#### ASSIGNMENT
Retype the entries exactly; omit all pictures.

[Items from a dataset]

'''

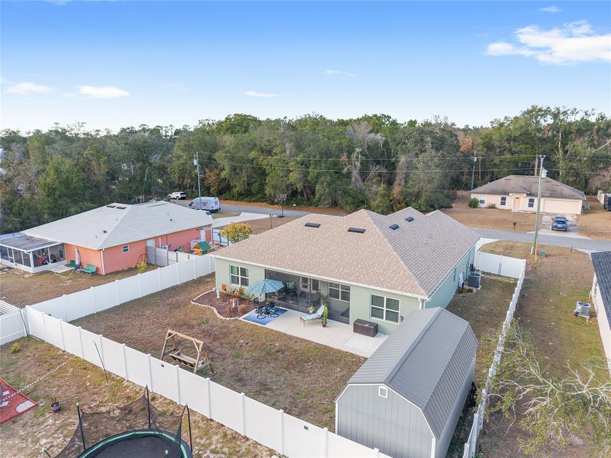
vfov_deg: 56.8
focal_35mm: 24
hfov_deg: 71.6
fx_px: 424
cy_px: 229
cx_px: 306
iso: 230
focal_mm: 8.67
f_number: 1.8
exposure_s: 1/1000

'''

#### SOLUTION FOR THIS EXERCISE
vfov_deg: 56.8
focal_35mm: 24
hfov_deg: 71.6
fx_px: 424
cy_px: 229
cx_px: 306
iso: 230
focal_mm: 8.67
f_number: 1.8
exposure_s: 1/1000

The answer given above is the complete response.